> [SOURCE MATERIAL]:
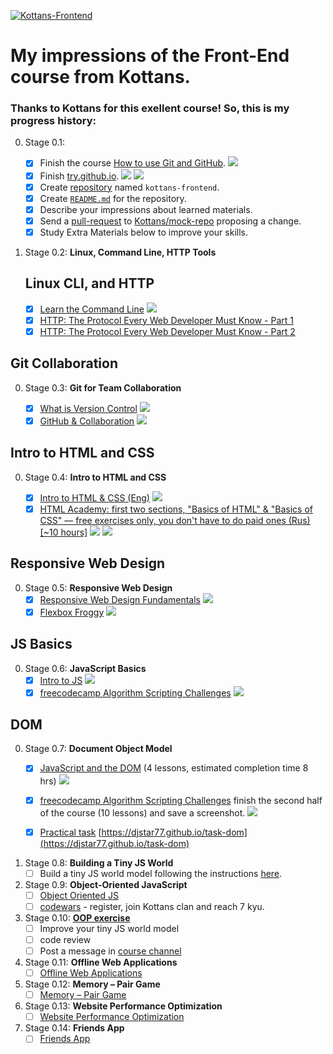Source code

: ﻿[![Kottans-Frontend](https://img.shields.io/badge/%3D%28%5E.%5E%29%3D-frontend-yellow.svg)](https://github.com/DJStar77/kottans-frontend)

# My impressions of the Front-End course from Kottans.


### Thanks to Kottans for this exellent course! So, this is my progress history:

0. Stage 0.1:

	- [x] Finish the course [How to use Git and GitHub](https://www.udacity.com/course/how-to-use-git-and-github--ud775).
	![](task_linux_cli/01.1.png)
	- [x] Finish [try.github.io](https://try.github.io/levels/1/challenges/1).
	![](task_linux_cli/01.2.png)
	![](task_linux_cli/01.3.png)
	- [x] Create [repository](https://github.com/DJStar77/kottans-frontend) named `kottans-frontend`.
	- [x] Create [`README.md`](https://github.com/DJStar77/kottans-frontend/blob/master/README.md) for the repository.
	- [x] Describe your impressions about learned materials.
	- [x] Send a [pull-request](https://github.com/kottans/mock-repo/pull/219) to [Kottans/mock-repo](https://github.com/Kottans/mock-repo) proposing a change.
	- [x] Study Extra Materials below to improve your skills.

0. Stage 0.2: **Linux, Command Line, HTTP Tools**
	## Linux CLI, and HTTP
	- [x] [Learn the Command Line](https://www.codecademy.com/learn/learn-the-command-line)
	![](task_linux_cli/02.1.png)	
	- [x] [HTTP: The Protocol Every Web Developer Must Know - Part 1](https://code.tutsplus.com/tutorials/http-the-protocol-every-web-developer-must-know-part-1--net-31177)
	- [x] [HTTP: The Protocol Every Web Developer Must Know - Part 2](https://code.tutsplus.com/tutorials/http-the-protocol-every-web-developer-must-know-part-2--net-31155)

## Git Collaboration
0. Stage 0.3: **Git for Team Collaboration**

	- [x] [What is Version Control](https://classroom.udacity.com/courses/ud123/)
	![](task_git_collaboration/03.1.png)
	- [x] [GitHub & Collaboration](https://classroom.udacity.com/courses/ud456)
	![](task_git_collaboration/03.2.png)

## Intro to HTML and CSS
0. Stage 0.4: **Intro to HTML and CSS**

	- [x] [Intro to HTML & CSS (Eng)](https://www.udacity.com/course/intro-to-html-and-css--ud304)
	![](task_html_css/04.1.png)
	- [x] [HTML Academy: first two sections, "Basics of HTML" & "Basics of CSS" — free exercises only, you don't have to do paid ones (Rus) [~10 hours]](https://htmlacademy.ru/)
	![](task_html_css/04.2-1.png)
	![](task_html_css/04.2-2.png)

## Responsive Web Design
0. Stage 0.5: **Responsive Web Design**
	- [x] [Responsive Web Design Fundamentals](https://www.udacity.com/course/responsive-web-design-fundamentals--ud893)
	![](task_rwd_flex/05.1.png)
	- [x] [Flexbox Froggy](http://flexboxfroggy.com/)
	![](task_rwd_flex/05.2.png)

## JS Basics
0. Stage 0.6: **JavaScript Basics**
	- [x] [Intro to JS](https://www.udacity.com/course/intro-to-javascript--ud803)
	![](task_js_basic/06.1.png)
	- [x] [freecodecamp Algorithm Scripting Challenges](https://learn.freecodecamp.org/javascript-algorithms-and-data-structures/intermediate-algorithm-scripting)
	![](task_js_basic/06.2.png)	

## DOM
0. Stage 0.7: **Document Object Model**
	- [x] [JavaScript and the DOM](https://classroom.udacity.com/courses/ud117) (4 lessons, estimated completion time 8 hrs)
	![](task_dom/07.1.png)
	- [x] [freecodecamp Algorithm Scripting Challenges](https://learn.freecodecamp.org/javascript-algorithms-and-data-structures/intermediate-algorithm-scripting) finish the second half of the course (10 lessons) and save a screenshot.
	![](task_dom/07.2.png)
	- [x] [Practical task](https://github.com/kottans/frontend/blob/master/tasks/js-dom.md#then)
	[https://djstar77.github.io/task-dom](https://djstar77.github.io/task-dom)


0. Stage 0.8: **Building a Tiny JS World**
	- [ ] Build a tiny JS world model following the instructions [here](https://github.com/OleksiyRudenko/a-tiny-JS-world).

0. Stage 0.9: **Object-Oriented JavaScript**
	- [ ] [Object Oriented JS](https://classroom.udacity.com/courses/ud015)
	- [ ] [codewars](https://www.codewars.com/) - register, join Kottans clan and reach 7 kyu.

0. Stage 0.10: [**OOP exercise**](https://github.com/kottans/frontend/blob/master/tasks/js-post-oop.md)
	- [ ] Improve your tiny JS world model
	- [ ] code review
	- [ ] Post a message in [course channel](https://t.me/joinchat/CX8EF1JmLm9IM6J6oy2U7Q)

0. Stage 0.11: **Offline Web Applications**
	- [ ] [Offline Web Applications](https://www.udacity.com/course/offline-web-applications--ud899)

0. Stage 0.12: **Memory – Pair Game**
	- [ ] [Memory – Pair Game](https://github.com/kottans/frontend/blob/master/tasks/memory-pair-game.md)

0. Stage 0.13: **Website Performance Optimization**
	- [ ] [Website Performance Optimization](https://github.com/kottans/frontend/blob/master/tasks/app-design-performance.md)

0. Stage 0.14: **Friends App**
	- [ ] [Friends App](https://github.com/kottans/frontend/blob/master/tasks/friends-app.md)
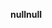 <span data-ttu-id="68912-101">**null**</span><span class="sxs-lookup"><span data-stu-id="68912-101">**null**</span></span>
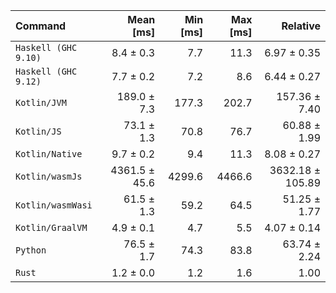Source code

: | Command | Mean [ms] | Min [ms] | Max [ms] | Relative |
|:---|---:|---:|---:|---:|
| `Haskell (GHC 9.10)` | 8.4 ± 0.3 | 7.7 | 11.3 | 6.97 ± 0.35 |
| `Haskell (GHC 9.12)` | 7.7 ± 0.2 | 7.2 | 8.6 | 6.44 ± 0.27 |
| `Kotlin/JVM` | 189.0 ± 7.3 | 177.3 | 202.7 | 157.36 ± 7.40 |
| `Kotlin/JS` | 73.1 ± 1.3 | 70.8 | 76.7 | 60.88 ± 1.99 |
| `Kotlin/Native` | 9.7 ± 0.2 | 9.4 | 11.3 | 8.08 ± 0.27 |
| `Kotlin/wasmJs` | 4361.5 ± 45.6 | 4299.6 | 4466.6 | 3632.18 ± 105.89 |
| `Kotlin/wasmWasi` | 61.5 ± 1.3 | 59.2 | 64.5 | 51.25 ± 1.77 |
| `Kotlin/GraalVM` | 4.9 ± 0.1 | 4.7 | 5.5 | 4.07 ± 0.14 |
| `Python` | 76.5 ± 1.7 | 74.3 | 83.8 | 63.74 ± 2.24 |
| `Rust` | 1.2 ± 0.0 | 1.2 | 1.6 | 1.00 |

> [WHAT IS REQUIRED]: Copy out every line in the records where the word "Offline" is found.

> [RESULT OF THIS TASK]:
0. Stage 0.11: **Offline Web Applications**
	- [ ] [Offline Web Applications](https://www.udacity.com/course/offline-web-applications--ud899)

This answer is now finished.